With a global view of the learning community and a flexibly scheduled program based on access at the point of need, the resources of the library and the instructional expertise in their toolkits, school librarians occupy a unique niche on a school faculty. They must embody the behaviors of risk-takers and continuous learners. They must serve as models because they have the potential and responsibility to impact the learning of every member of their school learning communities—students, educators, administrators, families, and external stakeholders. They must help other reach their capacity.
I totally agree with Sinek: “Passion may need structure to survive, but for structure to grow, it needs passion” (184). I believe there is a great deal of passion in our profession, but I’m not sure we have yet developed the structure we need to help it grow. I think the Lilead Project (and Library Power before it) provide some of that structure. I think Project Connect and Future Ready Librarians are promising initiatives that provide structure. The new AASL standards and guidelines that are set to be rolled out next fall also have that potential. (I would like to think that the book I am authoring could provide some structure as well.)
As Sinek writes: “It’s the decision to never veer from your cause, to hold yourself accountable to HOW you do things; that’s the hardest part” (65). In my experience, collaborating with adults is a thousand times harder than collaborating with students. If we want to hold each other accountable for forming effective instructional partnerships that build an effective teaching force and improve student learning, we have set the bar high.
Many in our ranks continue to work in isolation from their classroom teacher and administrator colleagues. I believe what Sinek writes is true: “The only way people will know what you believe is by the things you say and do, and if you’re not consistent in the things you say or do, no one will know what you believe” (67). School librarians cannot say they are instructional partners if they still prefer to work alone—if they still refer to the library as “my” library, the collection as “my” collection, the instruction they provide as “library lesson plans.”
“A WHY is just a belief; HOWs are the actions we take to realize that belief; and WHATs are the results of those actions. When all three are in balance, trust is built and value is perceived” (85). I aspire to lead a professional life where all three are in balance. I aspire to be a part of a profession where all three are in balance—where there is a shared why and trust among the members and our value as leaders is widely perceived in the education field and beyond.
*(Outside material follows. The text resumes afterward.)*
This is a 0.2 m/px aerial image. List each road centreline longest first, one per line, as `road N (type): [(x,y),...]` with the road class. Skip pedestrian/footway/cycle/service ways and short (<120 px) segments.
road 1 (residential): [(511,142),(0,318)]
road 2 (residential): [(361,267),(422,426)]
I want to be part of a profession that “walks its talk.” And I will do my part to stay the course.
I am indebted to Sinek for a way I used his framework to organize Building a Culture of Collaboration: School Librarian Leadership and Advocacy. I begin every chapter in my forthcoming book with “why” that topic is essential in building a culture of collaboration. In each chapter, I specify the “what” and “how.” Although the “whats” and “hows” were always there, I strengthened the “whys” after reading Sinek’s book.
What is your “why?” How does it align with that of your site- and district-level administrators’ “whys”? How does it align with those of your classroom teacher colleagues, families, and community? Does your shared “why” make effective “whats” and “hows” possible?
Sinek, Simon. Start with Why: How Great Leaders Inspire Everyone to Take Action. New York: Penguin, 2009.